Huzur, muhtemelen hepimizin aradığı ama bulamadığı bir ruh hali.

Kabul edelim ki mutlu ve huzurlu bir coğrafyada yaşamıyoruz.

Herkesin farklı gerekçeleri ve sınıfsal dertleri olsa da durum bu. Göz süzdüklerimiz, gıybet ettiklerimiz, kıskandıklarımız, alkışladıklarımız, tanımadıklarımız, tanımadan bildiklerimiz ile gülümseyen bir çevre oluşturamadık.
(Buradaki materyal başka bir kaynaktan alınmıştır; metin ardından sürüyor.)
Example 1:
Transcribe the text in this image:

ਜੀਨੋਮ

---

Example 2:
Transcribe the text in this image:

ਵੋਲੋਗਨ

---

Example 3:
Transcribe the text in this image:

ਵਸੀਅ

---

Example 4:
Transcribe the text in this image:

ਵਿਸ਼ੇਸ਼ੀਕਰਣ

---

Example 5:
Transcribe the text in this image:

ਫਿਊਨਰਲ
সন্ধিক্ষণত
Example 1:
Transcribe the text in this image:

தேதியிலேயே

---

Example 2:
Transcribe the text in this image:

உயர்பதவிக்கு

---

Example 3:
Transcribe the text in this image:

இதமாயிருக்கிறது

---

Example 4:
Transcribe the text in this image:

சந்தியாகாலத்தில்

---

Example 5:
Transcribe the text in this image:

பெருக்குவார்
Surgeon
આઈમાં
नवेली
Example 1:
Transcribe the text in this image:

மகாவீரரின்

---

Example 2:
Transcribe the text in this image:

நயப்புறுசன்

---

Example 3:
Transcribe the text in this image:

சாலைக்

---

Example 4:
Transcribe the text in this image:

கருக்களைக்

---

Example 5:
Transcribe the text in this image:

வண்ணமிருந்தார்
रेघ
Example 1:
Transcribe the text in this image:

Düşünsenize insan huzurlu olsa, elindekilerle yetinse, daha fazlası için didinmese, kendini bu kadar parçalamasa ekonomi bu şekilde olur muydu? Daha doğrusu üretim ve tüketim de bu denli çılgınlık mı yaşanırdı? Belki de tarihin gerçek motoru huzursuzluğumuz.

Korkuyu da, talebi de besleyen o. Mücadele etmek, kendimizi korumak zorunda olmadığımızı düşündüğümüz ender bir andır huzur. Bir tür aşkınlık, hatta boş vermişlik durumu.
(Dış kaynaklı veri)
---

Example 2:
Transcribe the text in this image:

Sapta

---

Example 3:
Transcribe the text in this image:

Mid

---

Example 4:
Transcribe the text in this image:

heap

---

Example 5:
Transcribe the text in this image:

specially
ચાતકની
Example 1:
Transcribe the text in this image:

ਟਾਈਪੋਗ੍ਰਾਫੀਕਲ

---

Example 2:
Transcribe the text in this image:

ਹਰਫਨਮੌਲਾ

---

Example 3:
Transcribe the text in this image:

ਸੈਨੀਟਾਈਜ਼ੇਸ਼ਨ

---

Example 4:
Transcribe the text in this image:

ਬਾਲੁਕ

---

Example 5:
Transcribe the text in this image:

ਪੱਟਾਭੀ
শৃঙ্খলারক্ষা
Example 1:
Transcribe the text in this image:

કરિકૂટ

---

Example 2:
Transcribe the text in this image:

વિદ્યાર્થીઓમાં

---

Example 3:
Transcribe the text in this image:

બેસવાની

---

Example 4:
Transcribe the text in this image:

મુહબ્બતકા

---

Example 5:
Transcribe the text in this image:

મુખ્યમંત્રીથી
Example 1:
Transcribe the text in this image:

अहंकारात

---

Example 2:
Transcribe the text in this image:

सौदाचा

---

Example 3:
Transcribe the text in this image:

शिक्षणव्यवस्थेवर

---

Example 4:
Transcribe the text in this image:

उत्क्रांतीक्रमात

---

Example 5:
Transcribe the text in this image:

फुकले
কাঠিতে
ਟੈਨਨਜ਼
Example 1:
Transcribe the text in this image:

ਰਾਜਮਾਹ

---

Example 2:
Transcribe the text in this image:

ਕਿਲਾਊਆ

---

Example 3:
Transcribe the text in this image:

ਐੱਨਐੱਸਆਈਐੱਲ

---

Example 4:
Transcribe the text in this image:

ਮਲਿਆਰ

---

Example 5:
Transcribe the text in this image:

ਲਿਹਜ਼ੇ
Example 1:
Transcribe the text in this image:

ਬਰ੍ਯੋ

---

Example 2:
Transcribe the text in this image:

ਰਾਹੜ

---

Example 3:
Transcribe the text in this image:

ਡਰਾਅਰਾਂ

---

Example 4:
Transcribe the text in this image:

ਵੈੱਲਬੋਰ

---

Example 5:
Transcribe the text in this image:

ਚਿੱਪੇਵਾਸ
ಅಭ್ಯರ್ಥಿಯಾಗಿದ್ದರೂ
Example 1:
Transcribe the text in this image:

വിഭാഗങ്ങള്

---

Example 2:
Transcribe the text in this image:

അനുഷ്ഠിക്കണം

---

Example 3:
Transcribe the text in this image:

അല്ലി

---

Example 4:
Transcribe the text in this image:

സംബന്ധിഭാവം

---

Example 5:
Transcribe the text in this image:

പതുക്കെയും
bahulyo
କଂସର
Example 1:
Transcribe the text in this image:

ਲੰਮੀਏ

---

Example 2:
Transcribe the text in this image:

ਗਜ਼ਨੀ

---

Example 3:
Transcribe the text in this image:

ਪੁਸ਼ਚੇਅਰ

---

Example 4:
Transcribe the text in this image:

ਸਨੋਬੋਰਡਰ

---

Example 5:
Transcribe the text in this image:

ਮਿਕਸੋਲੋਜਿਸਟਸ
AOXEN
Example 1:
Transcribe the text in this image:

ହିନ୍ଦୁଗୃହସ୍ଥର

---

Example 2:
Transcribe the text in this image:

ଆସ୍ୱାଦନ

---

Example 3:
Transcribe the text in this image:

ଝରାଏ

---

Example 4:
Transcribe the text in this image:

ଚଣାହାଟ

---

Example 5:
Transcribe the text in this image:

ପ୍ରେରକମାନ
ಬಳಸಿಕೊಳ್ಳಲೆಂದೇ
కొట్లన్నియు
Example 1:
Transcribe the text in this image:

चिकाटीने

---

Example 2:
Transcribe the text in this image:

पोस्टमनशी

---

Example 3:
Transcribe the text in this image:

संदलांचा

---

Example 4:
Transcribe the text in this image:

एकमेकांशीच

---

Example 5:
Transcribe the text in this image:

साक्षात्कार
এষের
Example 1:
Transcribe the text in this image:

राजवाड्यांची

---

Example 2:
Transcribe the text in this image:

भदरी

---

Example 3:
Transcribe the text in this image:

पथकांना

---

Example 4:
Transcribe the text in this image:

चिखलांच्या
Kendimizle barışık olduğumuz zaman dilimi. Dolaysıyla gelip geçici.

Belki de böyle olması iyi çünkü huzur sürekli olsa kaygı olmaz, kaygı olmadığı yerde de şimdiki teknolojik ve tabi ki ekonomik ilerleme kaydedilemezdi.

Hiçbirimiz acı çekmek, huzursuz veya mutsuz olmak istemeyiz.
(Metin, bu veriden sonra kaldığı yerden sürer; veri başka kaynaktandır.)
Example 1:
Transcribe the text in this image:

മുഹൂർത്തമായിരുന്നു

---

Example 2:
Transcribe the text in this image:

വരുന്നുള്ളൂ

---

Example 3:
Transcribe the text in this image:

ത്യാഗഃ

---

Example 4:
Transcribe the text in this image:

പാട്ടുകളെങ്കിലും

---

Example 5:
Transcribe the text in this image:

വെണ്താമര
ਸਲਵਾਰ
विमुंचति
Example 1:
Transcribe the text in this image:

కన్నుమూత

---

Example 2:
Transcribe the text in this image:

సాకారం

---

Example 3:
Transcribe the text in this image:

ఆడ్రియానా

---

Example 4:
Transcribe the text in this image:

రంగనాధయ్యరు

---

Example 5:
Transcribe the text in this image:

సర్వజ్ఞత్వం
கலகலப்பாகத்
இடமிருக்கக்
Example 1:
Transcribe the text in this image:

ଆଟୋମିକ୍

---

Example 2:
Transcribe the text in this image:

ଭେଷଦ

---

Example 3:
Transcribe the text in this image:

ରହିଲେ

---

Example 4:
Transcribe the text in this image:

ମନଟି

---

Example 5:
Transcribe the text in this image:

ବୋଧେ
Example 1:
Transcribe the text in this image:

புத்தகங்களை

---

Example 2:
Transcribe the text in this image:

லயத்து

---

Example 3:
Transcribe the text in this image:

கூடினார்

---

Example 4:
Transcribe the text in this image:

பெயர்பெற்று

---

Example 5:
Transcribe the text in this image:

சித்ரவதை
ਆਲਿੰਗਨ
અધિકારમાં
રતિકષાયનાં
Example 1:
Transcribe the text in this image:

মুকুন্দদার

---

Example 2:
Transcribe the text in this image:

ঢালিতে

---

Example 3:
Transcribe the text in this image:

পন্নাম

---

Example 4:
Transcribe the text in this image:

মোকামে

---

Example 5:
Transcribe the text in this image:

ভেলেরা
Ancak hayatın içinde bunlar da vardır. Hayat dikensiz gül bahçesi değildir. Her zaman, her şey istediğimiz gibi olmayacaktır.

Ayrıca olacakları önlemenin bazen kendi elimizde olmadığını, hayatın bize bunları yaşattığını bilmeliyiz.

Toplumsal ve devlet bağlamında huzurun temel belirleyicisi bana göre bireysel huzuru yakalamış insanlardan oluşan bir toplum oluşturmaktır.

Toplumun huzuru ve devletin bekası da buna bağlıdır. Sonuç olarak evrenin en seçkin varlığı olan insanı iyi yetiştirmek, bireysel, toplumsal ve hatta evrensel huzurun en önemli teminatıdır.

İnsanımızın, toplumuzun ve devletimizin geleceği de bu anlayışın yerleştirilmesine bağlıdır.